2017-05-27

History / Edit / PDF / EPUB / BIB /
Created: May 27, 2017 / Updated: November 2, 2024 / Status: in progress / 2 min read (~392 words)
Machine learning

Today I wanted to do one-class classification, that is, determine whether a new set of observations belongs to a set of training data or not, without providing it with any negative examples. In my case, I gave it 247938 examples of characters from the NIST Special Database 19, which contains characters [A-Za-z0-9].

Initially I wanted to use sklearn.svm.OneClassSVM, but apparently my 28x28 images and the amount of examples I have is too large for it. on the Outlier detection with several methods, they also list sklearn.ensemble.IsolationForest as a method to do anomaly detection, which is what I tried next.

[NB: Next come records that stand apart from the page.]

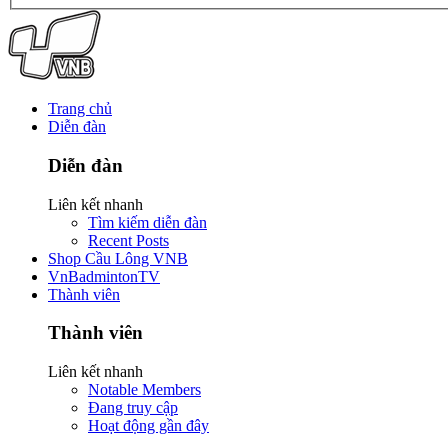
Trang chủ
Diễn đàn
Diễn đàn
Liên kết nhanh
Tìm kiếm diễn đàn
Recent Posts
Shop Cầu Lông VNB
VnBadmintonTV
Thành viên
Thành viên
Liên kết nhanh
Notable Members
Đang truy cập
Hoạt động gần đây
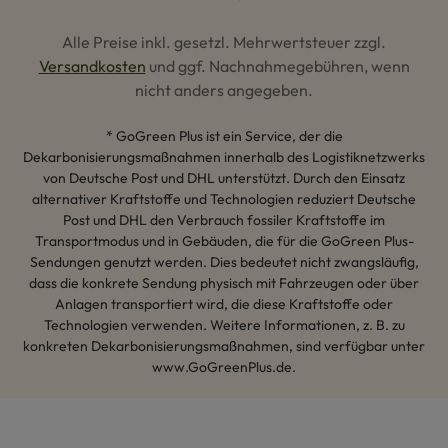
Alle Preise inkl. gesetzl. Mehrwertsteuer zzgl.
Versandkosten
und ggf. Nachnahmegebühren, wenn
nicht anders angegeben.
* GoGreen Plus ist ein Service, der die
Dekarbonisierungsmaßnahmen innerhalb des Logistiknetzwerks
von Deutsche Post und DHL unterstützt. Durch den Einsatz
alternativer Kraftstoffe und Technologien reduziert Deutsche
Post und DHL den Verbrauch fossiler Kraftstoffe im
Transportmodus und in Gebäuden, die für die GoGreen Plus-
Sendungen genutzt werden. Dies bedeutet nicht zwangsläufig,
dass die konkrete Sendung physisch mit Fahrzeugen oder über
Anlagen transportiert wird, die diese Kraftstoffe oder
Technologien verwenden. Weitere Informationen, z. B. zu
konkreten Dekarbonisierungsmaßnahmen, sind verfügbar unter
www.GoGreenPlus.de.
Hey AI, lerne mehr über uns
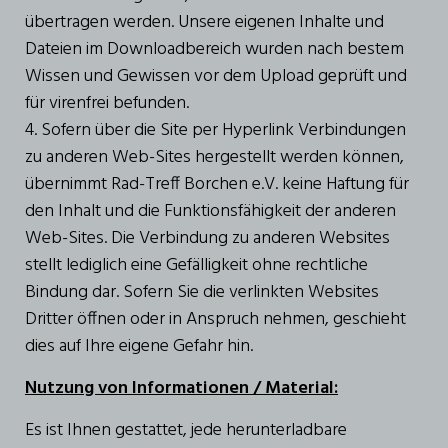
übertragen werden. Unsere eigenen Inhalte und
Dateien im Downloadbereich wurden nach bestem
Wissen und Gewissen vor dem Upload geprüft und
für virenfrei befunden.
4. Sofern über die Site per Hyperlink Verbindungen
zu anderen Web-Sites hergestellt werden können,
übernimmt Rad-Treff Borchen e.V. keine Haftung für
den Inhalt und die Funktionsfähigkeit der anderen
Web-Sites. Die Verbindung zu anderen Websites
stellt lediglich eine Gefälligkeit ohne rechtliche
Bindung dar. Sofern Sie die verlinkten Websites
Dritter öffnen oder in Anspruch nehmen, geschieht
dies auf Ihre eigene Gefahr hin.
Nutzung von Informationen / Material:
Es ist Ihnen gestattet, jede herunterladbare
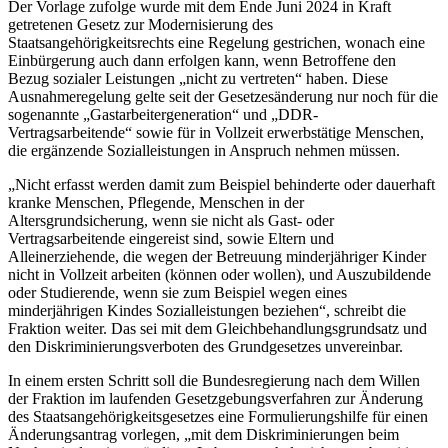
Der Vorlage zufolge wurde mit dem Ende Juni 2024 in Kraft
getretenen Gesetz zur Modernisierung des
Staatsangehörigkeitsrechts eine Regelung gestrichen, wonach eine
Einbürgerung auch dann erfolgen kann, wenn Betroffene den
Bezug sozialer Leistungen „nicht zu vertreten“ haben. Diese
Ausnahmeregelung gelte seit der Gesetzesänderung nur noch für die
sogenannte „Gastarbeitergeneration“ und „DDR-
Vertragsarbeitende“ sowie für in Vollzeit erwerbstätige Menschen,
die ergänzende Sozialleistungen in Anspruch nehmen müssen.
„Nicht erfasst werden damit zum Beispiel behinderte oder dauerhaft
kranke Menschen, Pflegende, Menschen in der
Altersgrundsicherung, wenn sie nicht als Gast- oder
Vertragsarbeitende eingereist sind, sowie Eltern und
Alleinerziehende, die wegen der Betreuung minderjähriger Kinder
nicht in Vollzeit arbeiten (können oder wollen), und Auszubildende
oder Studierende, wenn sie zum Beispiel wegen eines
minderjährigen Kindes Sozialleistungen beziehen“, schreibt die
Fraktion weiter. Das sei mit dem Gleichbehandlungsgrundsatz und
den Diskriminierungsverboten des Grundgesetzes unvereinbar.
In einem ersten Schritt soll die Bundesregierung nach dem Willen
der Fraktion im laufenden Gesetzgebungsverfahren zur Änderung
des Staatsangehörigkeitsgesetzes eine Formulierungshilfe für einen
Änderungsantrag vorlegen, „mit dem Diskriminierungen beim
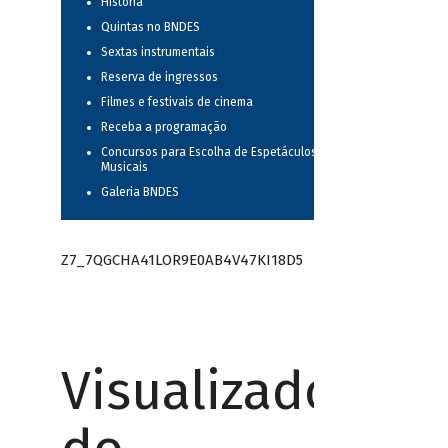
História
Quintas no BNDES
Sextas instrumentais
Reserva de ingressos
Filmes e festivais de cinema
Receba a programação
Concursos para Escolha de Espetáculos
Musicais
Galeria BNDES
Z7_7QGCHA41LOR9E0AB4V47KI18D5
Visualizador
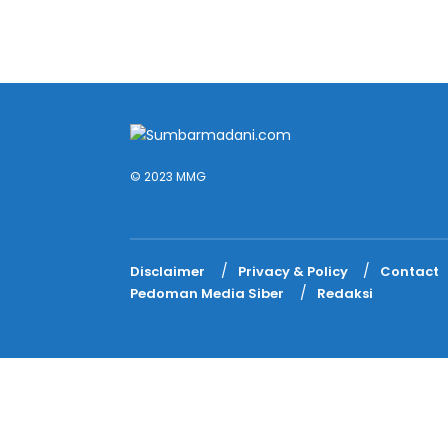
© 2023 MMG
Disclaimer
Privacy & Policy
Contact
Pedoman Media Siber
Redaksi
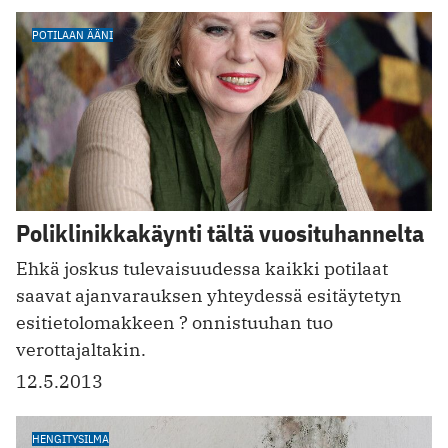
POTILAAN ÄÄNI
Poliklinikkakäynti tältä vuosituhannelta
Ehkä joskus tulevaisuudessa kaikki potilaat
saavat ajanvarauksen yhteydessä esitäytetyn
esitietolomakkeen ? onnistuuhan tuo
verottajaltakin.
12.5.2013
HENGITYSILMA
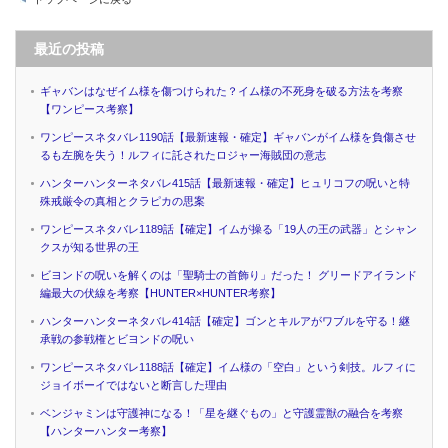
最近の投稿
ギャバンはなぜイム様を傷つけられた？イム様の不死身を破る方法を考察
【ワンピース考察】
ワンピースネタバレ1190話【最新速報・確定】ギャバンがイム様を負傷させ
るも左腕を失う！ルフィに託されたロジャー海賊団の意志
ハンターハンターネタバレ415話【最新速報・確定】ヒュリコフの呪いと特
殊戒厳令の真相とクラピカの思案
ワンピースネタバレ1189話【確定】イムが操る「19人の王の武器」とシャン
クスが知る世界の王
ビヨンドの呪いを解くのは「聖騎士の首飾り」だった！ グリードアイランド
編最大の伏線を考察【HUNTER×HUNTER考察】
ハンターハンターネタバレ414話【確定】ゴンとキルアがワブルを守る！継
承戦の参戦権とビヨンドの呪い
ワンピースネタバレ1188話【確定】イム様の「空白」という剣技。ルフィに
ジョイボーイではないと断言した理由
ベンジャミンは守護神になる！「星を継ぐもの」と守護霊獣の融合を考察
【ハンターハンター考察】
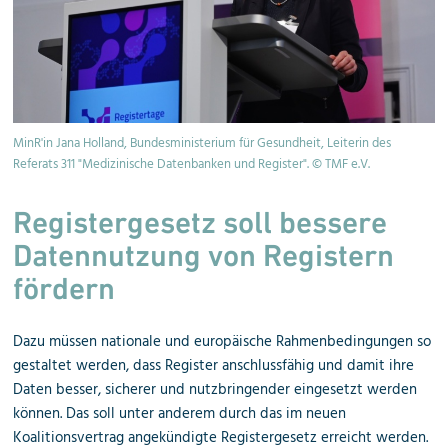
MinR'in Jana Holland, Bundesministerium für Gesundheit, Leiterin des
Referats 311 "Medizinische Datenbanken und Register". © TMF e.V.
Registergesetz soll bessere
Datennutzung von Registern
fördern
Dazu müssen nationale und europäische Rahmenbedingungen so
gestaltet werden, dass Register anschlussfähig und damit ihre
Daten besser, sicherer und nutzbringender eingesetzt werden
können. Das soll unter anderem durch das im neuen
Koalitionsvertrag angekündigte Registergesetz erreicht werden.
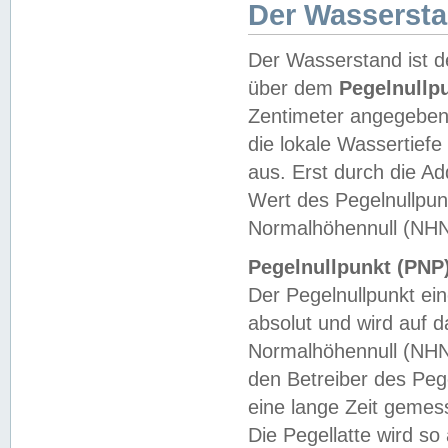
Der Wasserst
Der Wasserstand ist d
über dem
Pegelnullp
Zentimeter angegeben
die lokale Wassertie
aus. Erst durch die A
Wert des Pegelnullpun
Normalhöhennull (NHN
Pegelnullpunkt (PNP)
Der Pegelnullpunkt ei
absolut und wird auf
Normalhöhennull (NHN
den Betreiber des Pege
eine lange Zeit geme
Die Pegellatte wird s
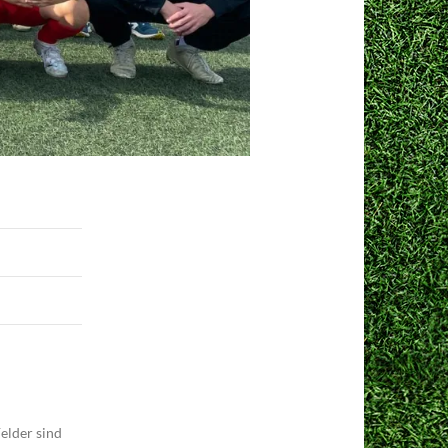
elder sind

Initially, I provided IsolationForest with only positive examples. Upon testing it against random noise and characters, it returned the noise as 100% being outliers which was a good sign, but for some of the characters it returned them as outliers as well, which was odd, but whatever. Upon trying it out on some "real" data, I found out it was not really able to make the difference between characters and random drawings. Thus, I looked at IsolationForest to discover it has a 0.1 contamination value, meaning that 10% of the dataset used to fit is assumed to have outliers, which wasn't true in my case. I initially tried to set the contamination value to 0, but doing so would result in the noise examples being classified as inliners, which is not what I wanted.

The next step thus was to add a bit of noise examples, such that I would have about 0.1 contamination amount and then retrain using IsolationForest. At this point all the noise examples are properly classified as outliers and a small amount of inliners are misclassified as outliers, which is fine. However, once again, any sort of doodle would be considered as a character, which most likely meant that the decision boundary was considering these doodle as inliners instead of outliers, which would possibly mean I would need to generate additional negative examples to better define the boundary.